I've jiggled the context a bit to improve these, but the important points are (a) that it's incredibly hard to improve the progressive+plain examples much by jiggling the context, and (b) the reordered versions are hugely better than the originals.  Similarly, compare the original QE example with this (improved) variant:

Queen Elizabeth will open the British Parliament ... and then be delivering a speech.

So, yes, ceteris paribus, we'd often prefer parallel conjuncts to be parallel internally.  BUT there's something else going on.

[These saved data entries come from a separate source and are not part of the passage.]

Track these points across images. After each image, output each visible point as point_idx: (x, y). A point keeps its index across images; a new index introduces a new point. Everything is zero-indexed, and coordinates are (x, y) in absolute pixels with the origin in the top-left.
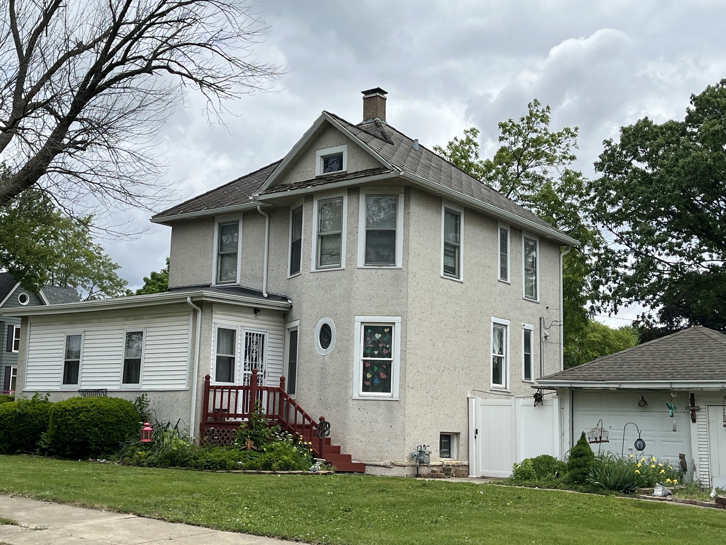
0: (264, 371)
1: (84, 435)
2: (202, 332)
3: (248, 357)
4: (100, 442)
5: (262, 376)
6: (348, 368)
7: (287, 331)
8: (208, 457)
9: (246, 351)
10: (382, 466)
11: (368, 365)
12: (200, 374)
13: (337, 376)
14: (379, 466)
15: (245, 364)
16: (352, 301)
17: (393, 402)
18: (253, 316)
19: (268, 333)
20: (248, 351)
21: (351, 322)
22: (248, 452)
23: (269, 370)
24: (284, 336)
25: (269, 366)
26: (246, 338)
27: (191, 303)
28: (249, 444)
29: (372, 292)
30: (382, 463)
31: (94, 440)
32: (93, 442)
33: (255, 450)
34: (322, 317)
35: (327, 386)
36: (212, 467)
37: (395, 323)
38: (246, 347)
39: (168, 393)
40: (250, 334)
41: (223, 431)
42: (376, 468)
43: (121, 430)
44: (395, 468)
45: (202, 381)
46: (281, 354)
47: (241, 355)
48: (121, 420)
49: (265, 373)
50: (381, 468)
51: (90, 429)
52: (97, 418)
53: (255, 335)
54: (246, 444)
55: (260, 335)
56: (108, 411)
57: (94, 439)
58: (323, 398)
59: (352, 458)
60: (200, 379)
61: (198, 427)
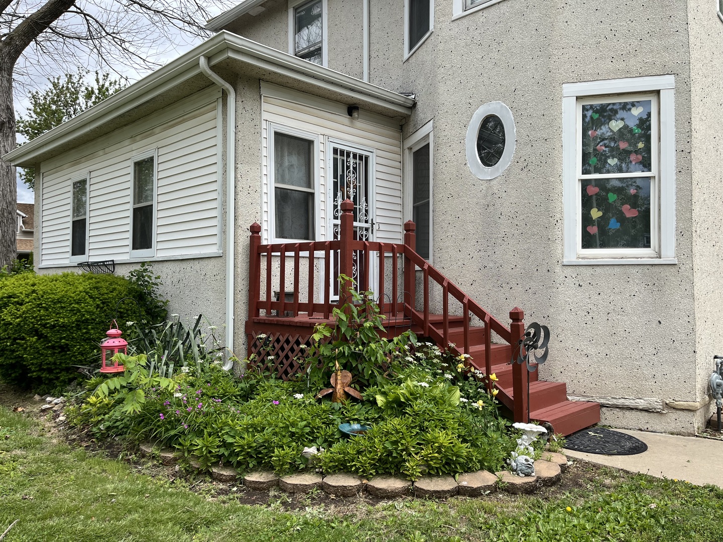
0: (370, 221)
1: (13, 351)
2: (240, 135)
3: (339, 194)
4: (47, 364)
5: (367, 229)
6: (549, 199)
7: (407, 151)
8: (227, 429)
9: (335, 184)
10: (641, 410)
11: (593, 190)
12: (240, 222)
13: (522, 217)
14: (632, 409)
15: (335, 207)
16: (555, 52)
17: (661, 269)
18: (345, 119)
19: (374, 155)
20: (339, 185)
21: (553, 100)
22: (337, 405)
23: (379, 220)
24: (402, 162)
25: (379, 212)
26: (335, 160)
27: (210, 72)
28: (341, 381)
29: (602, 26)
30: (642, 403)
31: (35, 361)
32: (32, 364)
33: (354, 400)
34: (482, 102)
35: (500, 241)
36: (233, 460)
37: (658, 92)
38: (335, 176)
39: (191, 263)
40: (342, 152)
41: (288, 342)
42: (627, 413)
43: (89, 339)
44: (673, 415)
45: (245, 237)
46: (398, 193)
47: (325, 189)
48: (87, 319)
49: (373, 224)
50: (639, 413)
51: (23, 339)
52: (34, 318)
53: (352, 155)
54: (332, 381)
55: (361, 157)
56: (60, 302)
57: (32, 359)
58: (491, 265)
59: (569, 391)
60: (240, 231)
61: (242, 329)
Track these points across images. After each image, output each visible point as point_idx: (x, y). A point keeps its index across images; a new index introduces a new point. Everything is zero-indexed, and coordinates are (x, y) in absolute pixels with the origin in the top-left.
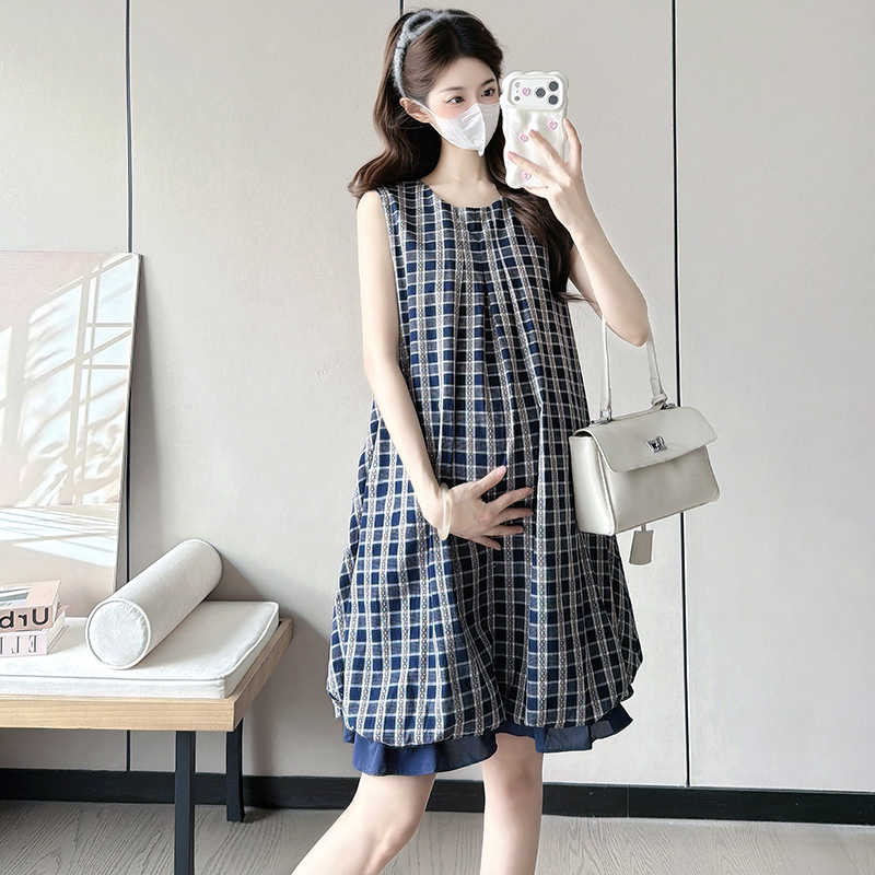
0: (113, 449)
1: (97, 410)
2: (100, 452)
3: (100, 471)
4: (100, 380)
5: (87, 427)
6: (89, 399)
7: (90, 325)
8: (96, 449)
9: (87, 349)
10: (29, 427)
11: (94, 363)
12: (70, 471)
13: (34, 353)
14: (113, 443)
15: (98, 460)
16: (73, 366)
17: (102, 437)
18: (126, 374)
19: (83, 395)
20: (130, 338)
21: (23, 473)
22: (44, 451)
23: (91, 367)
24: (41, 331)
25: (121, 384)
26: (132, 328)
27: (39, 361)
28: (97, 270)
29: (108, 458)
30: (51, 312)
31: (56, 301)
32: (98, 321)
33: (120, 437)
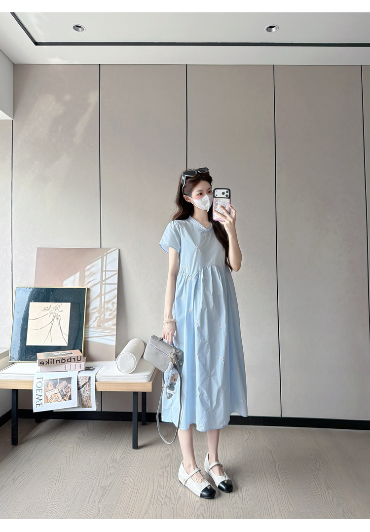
0: (114, 309)
1: (108, 297)
3: (110, 315)
4: (108, 288)
5: (105, 302)
6: (105, 294)
7: (104, 271)
8: (108, 309)
9: (104, 279)
12: (100, 316)
13: (87, 280)
14: (113, 307)
15: (109, 313)
17: (110, 306)
18: (117, 285)
19: (103, 293)
20: (117, 275)
22: (92, 310)
23: (105, 284)
24: (89, 273)
25: (115, 289)
26: (117, 272)
27: (89, 282)
28: (105, 253)
29: (112, 312)
30: (92, 267)
31: (93, 264)
32: (107, 270)
33: (116, 305)
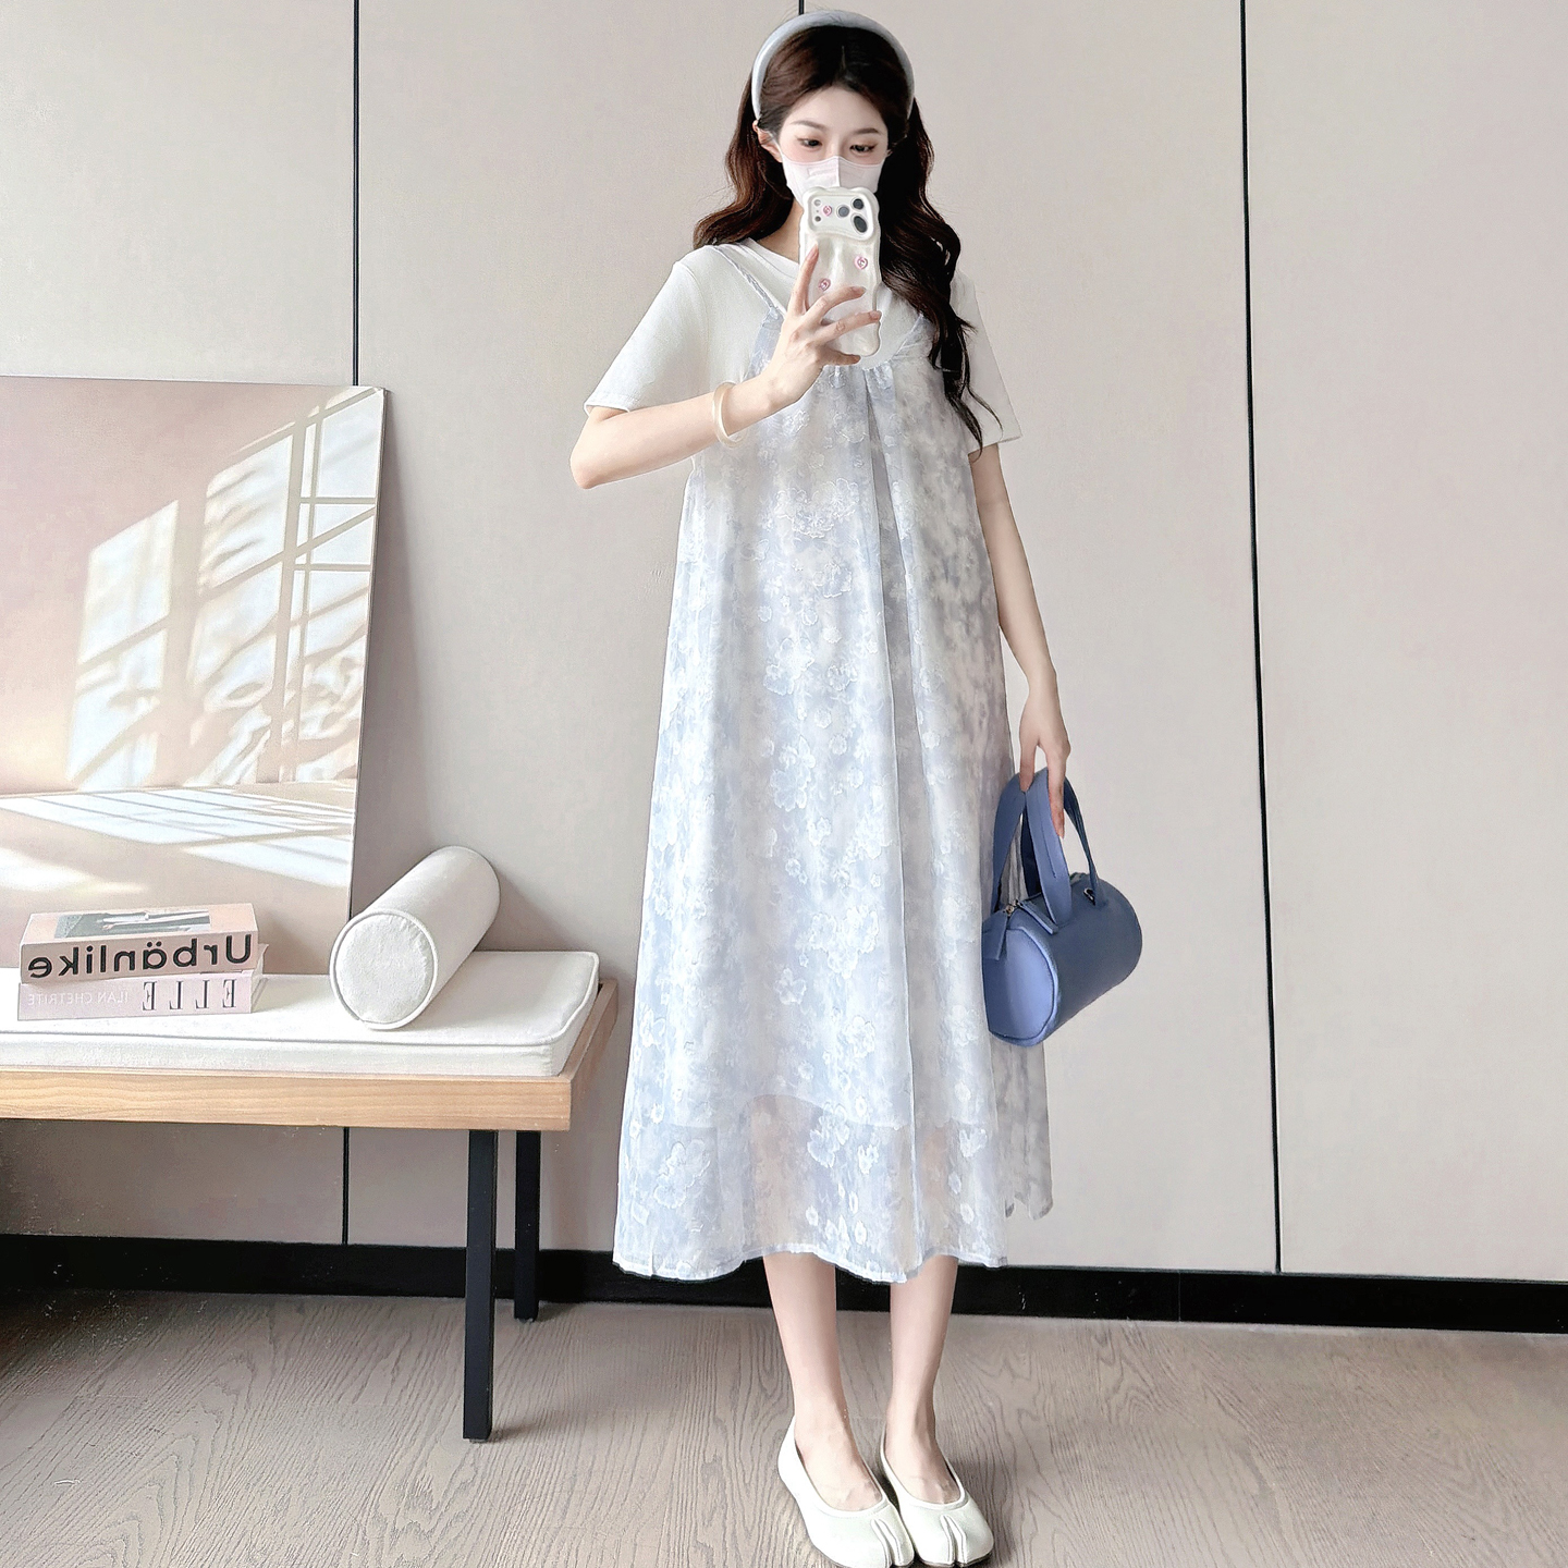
0: (348, 694)
1: (321, 634)
2: (323, 698)
3: (325, 724)
4: (326, 587)
5: (302, 659)
6: (305, 618)
7: (305, 500)
8: (317, 692)
9: (302, 538)
10: (206, 661)
11: (313, 562)
12: (275, 726)
13: (214, 546)
14: (346, 684)
15: (323, 709)
16: (279, 566)
17: (328, 675)
19: (296, 611)
20: (369, 523)
21: (197, 730)
22: (232, 696)
23: (309, 567)
24: (224, 510)
25: (358, 594)
26: (374, 506)
27: (223, 558)
28: (316, 411)
29: (337, 708)
30: (246, 477)
31: (250, 463)
32: (319, 495)
33: (358, 676)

The extra thing is a processing strategy, an analogue to what's known in the trade as Low Attachment: when a modifier follows a modified XP ending in an XP, the default is to interpret the modifier as attached to the structurally lower of the two XPs.  So, for example, confronted with a NP of the form

NP1  [ P NP2 ]  [ P NP3 ]

without any information about the content of these expressions, most people will take [ P NP3 ] as modifying NP2 rather than NP1, that is as having the structure

NP1  [ P [ NP2 [ P NP3 ] ]

rather than

[ NP1  [ P NP2 ] ]  [ P NP3 ]

Advice manuals warn you against high-attachment structures, telling you that modifiers MUST be next to the things they modify, and they supply what they take to be dire examples, like this one from Richard Lederer:

An ethnically diverse crowd of about 50 gathered at the Falkirk Mansion in San Rafael yesterday for a speakout against hate crimes organized by the Marin County Human Rights Roundtable.

(Lederer understands the sentence to be saying that it was it hate crimes, rather than the speakout against them, that the Rountable organized.)

But in the real world, low attachment is not a rule but a (default) preference, and context and real-world knowledge often favor high attachment (as indeed they should in Lederer's example).  Compare the low-attachment

an inventory of errors that were printed in the NYT

with the indisputably high-attachment

an inventory of errors that was larger than any previously published

I have a pile of high-attachment examples, and so do other people.  Most such examples pass by without notice, because their interpretation is clear in context.  There is no grammatical rule here.

Back to the original case, involving coordination (rather than modification).  The be going to segment in the QE example can be parsed as be followed by a coordination:

[ will ]  [ be [ [ going to ... ] and [ deliver a speech ] ] ]

(a kind of low attachment for deliver a speech), or it can be parsed with be going to as the beginning of the first conjunct:

[ will ]  [ [ be going to ... ] and [ deliver a speech ] ]

(a kind of high attachment for deliver a speech).

The first is the analysis I gave to the QE sentence at first, without reflection.  For whatever reason (psycholinguists, to your labs!), we very much prefer low attachment here -- but it just won't fly, because of the non-parallel conjuncts.  High attachment hard to get, low attachment not parallel.

The reason reordering the conjuncts improves things so much is that in the reordered coordinations there is no choice in the parsing of the be going to... segment, since it's in the second, and final, conjunct, which has to be taken, as a whole, to be in coordination with deliver a speech.  Any residual problems with the reordered coordinations presumably have to do with the semantics and pragmatics of progressive aspect and unmarked aspect.